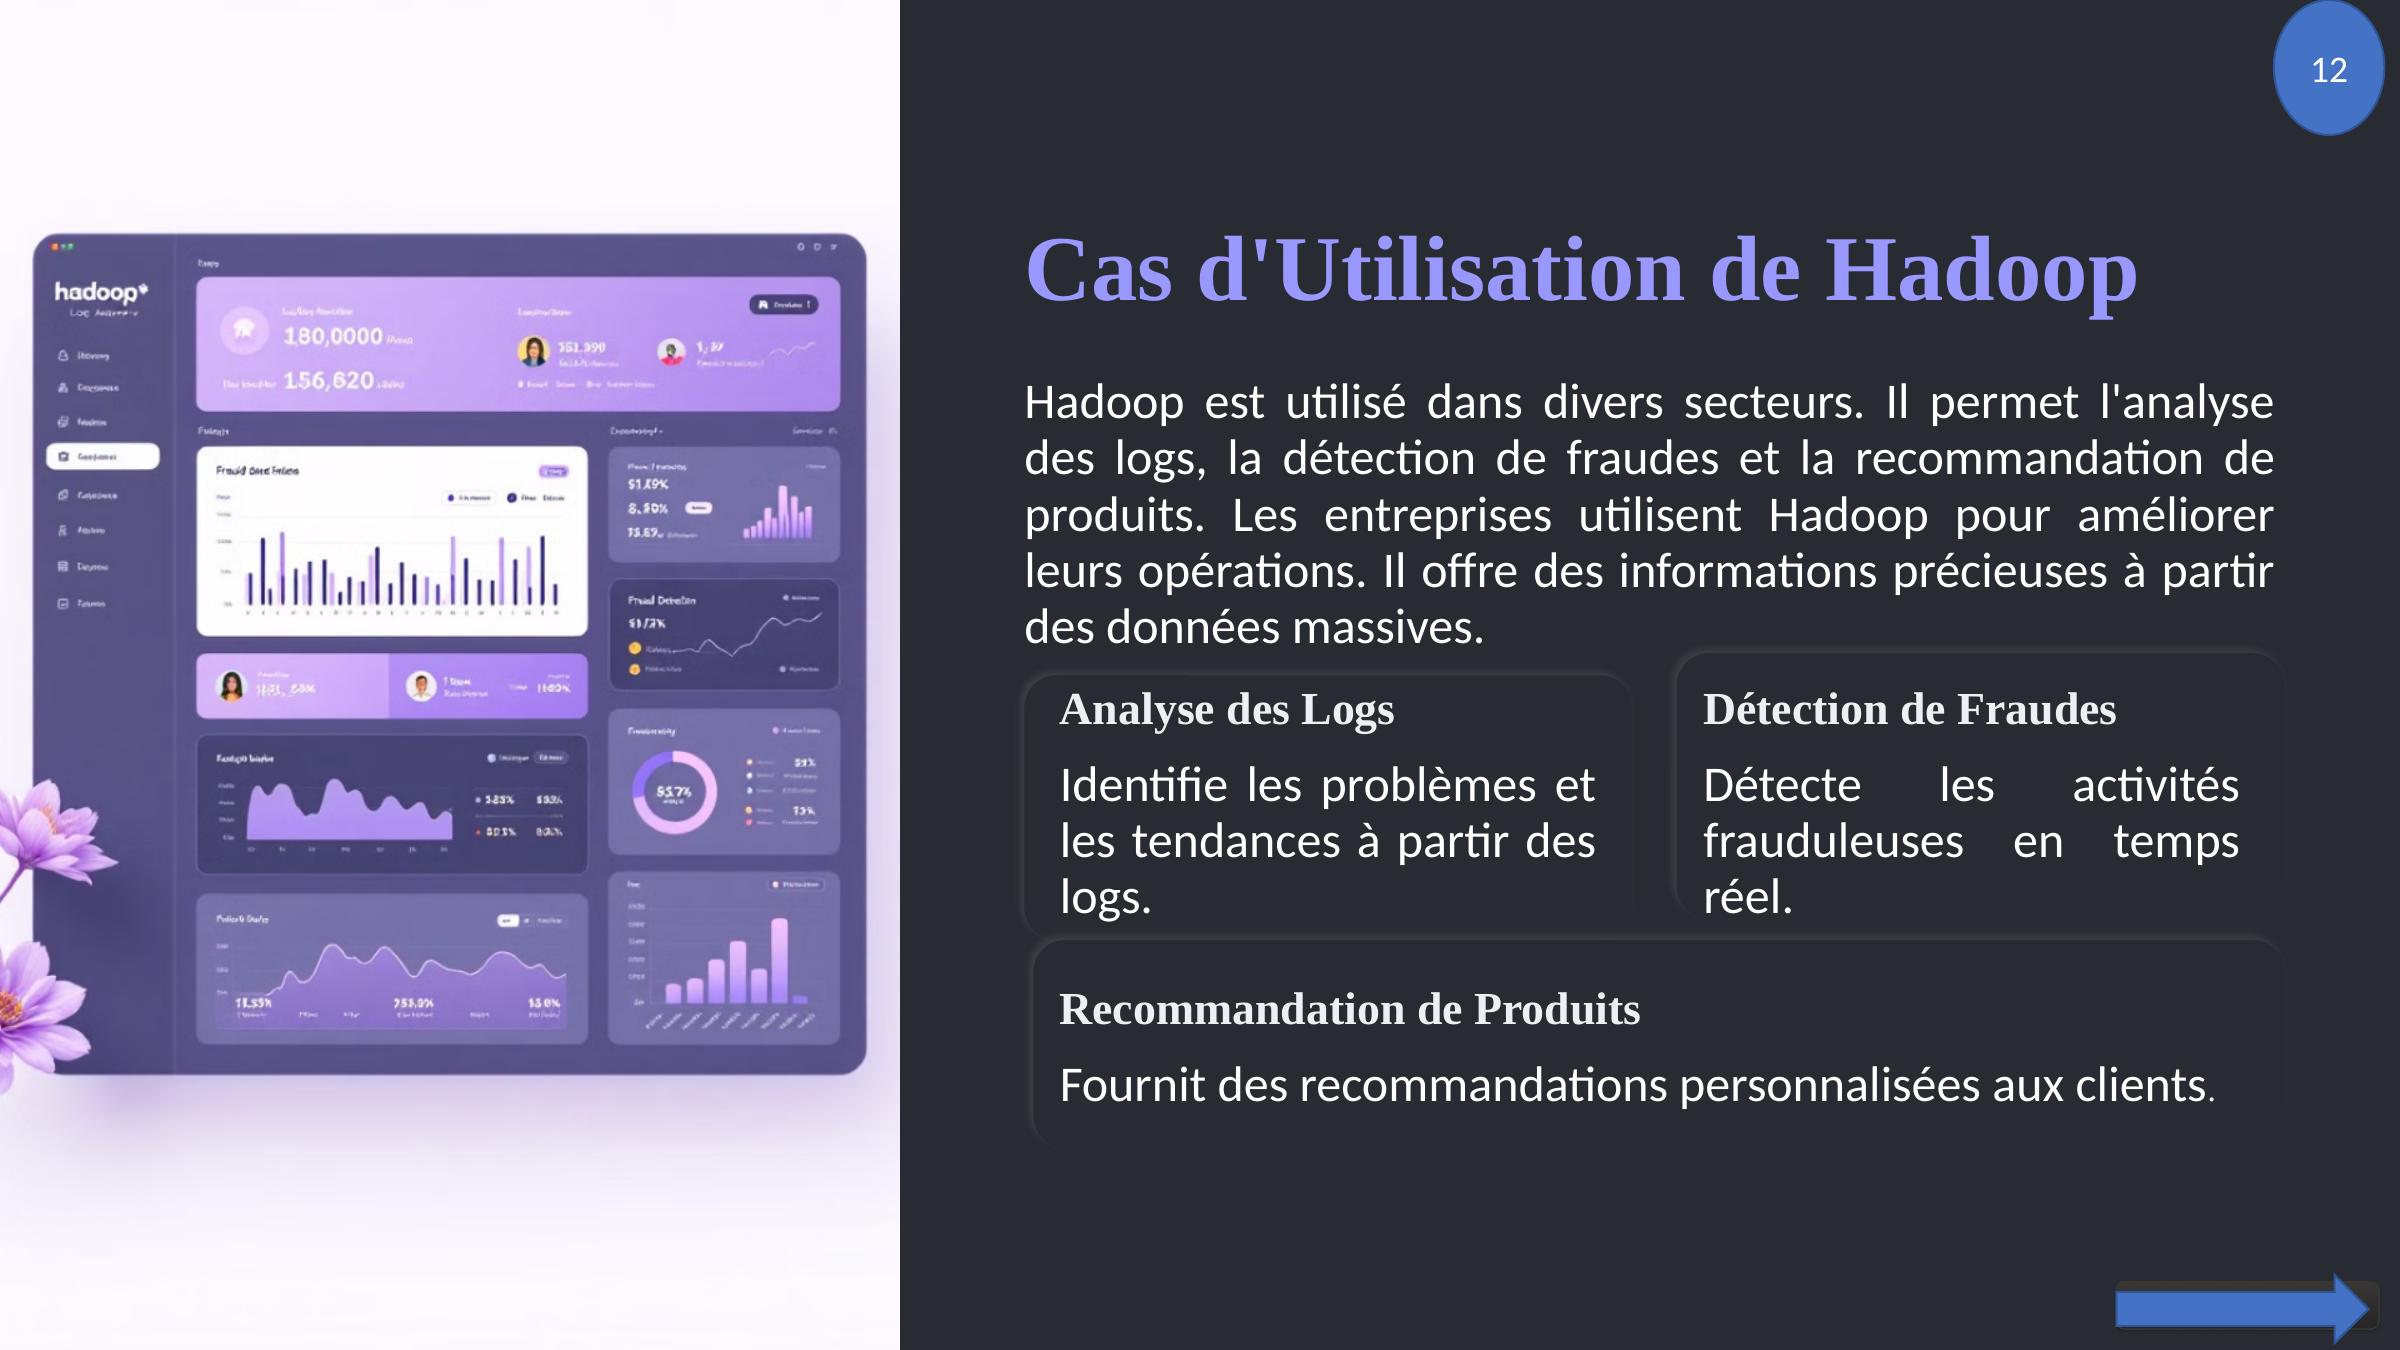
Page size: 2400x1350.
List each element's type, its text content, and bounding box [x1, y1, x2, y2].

text_box [2115, 1272, 2371, 1346]
text_box Détection de Fraudes [1703, 675, 2171, 734]
text_box Hadoop est utilisé dans divers secteurs. Il permet l'analyse des logs, la détection de fraudes et la recommandation de produits. Les entreprises utilisent Hadoop pour améliorer leurs opérations. Il offre des informations précieuses à partir des données massives. [1024, 372, 2276, 600]
text_box [1676, 653, 2285, 918]
text_box Fournit des recommandations personnalisées aux clients. [1059, 1055, 2240, 1113]
text_box Analyse des Logs [1059, 675, 1528, 734]
text_box [1033, 939, 2285, 1148]
text_box Recommandation de Produits [1059, 975, 1672, 1034]
text_box 12 [2272, 0, 2386, 136]
text_box [1024, 675, 1633, 939]
text_box Identifie les problèmes et les tendances à partir des logs. [1059, 755, 1597, 869]
picture [0, 0, 900, 1350]
picture [2106, 1271, 2389, 1339]
text_box Détecte les activités frauduleuses en temps réel. [1703, 755, 2241, 869]
text_box Cas d'Utilisation de Hadoop [1024, 202, 2148, 320]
_ _ _ _
» Task directions
The entries are to be transcribed in full. Their pictures are not.

» Response below
Page size: 2400x1350.
List each element's type, its text content, and bounding box [x1, y1, x2, y2].

text_box [2115, 1272, 2371, 1346]
text_box Détection de Fraudes [1703, 675, 2171, 734]
text_box Hadoop est utilisé dans divers secteurs. Il permet l'analyse des logs, la détection de fraudes et la recommandation de produits. Les entreprises utilisent Hadoop pour améliorer leurs opérations. Il offre des informations précieuses à partir des données massives. [1024, 372, 2276, 600]
text_box [1676, 653, 2285, 918]
text_box Fournit des recommandations personnalisées aux clients. [1059, 1055, 2240, 1113]
text_box Analyse des Logs [1059, 675, 1528, 734]
text_box [1033, 939, 2285, 1148]
text_box Recommandation de Produits [1059, 975, 1672, 1034]
text_box 12 [2272, 0, 2386, 136]
text_box [1024, 675, 1633, 939]
text_box Identifie les problèmes et les tendances à partir des logs. [1059, 755, 1597, 869]
picture [0, 0, 900, 1350]
picture [2106, 1271, 2389, 1339]
text_box Détecte les activités frauduleuses en temps réel. [1703, 755, 2241, 869]
text_box Cas d'Utilisation de Hadoop [1024, 202, 2148, 320]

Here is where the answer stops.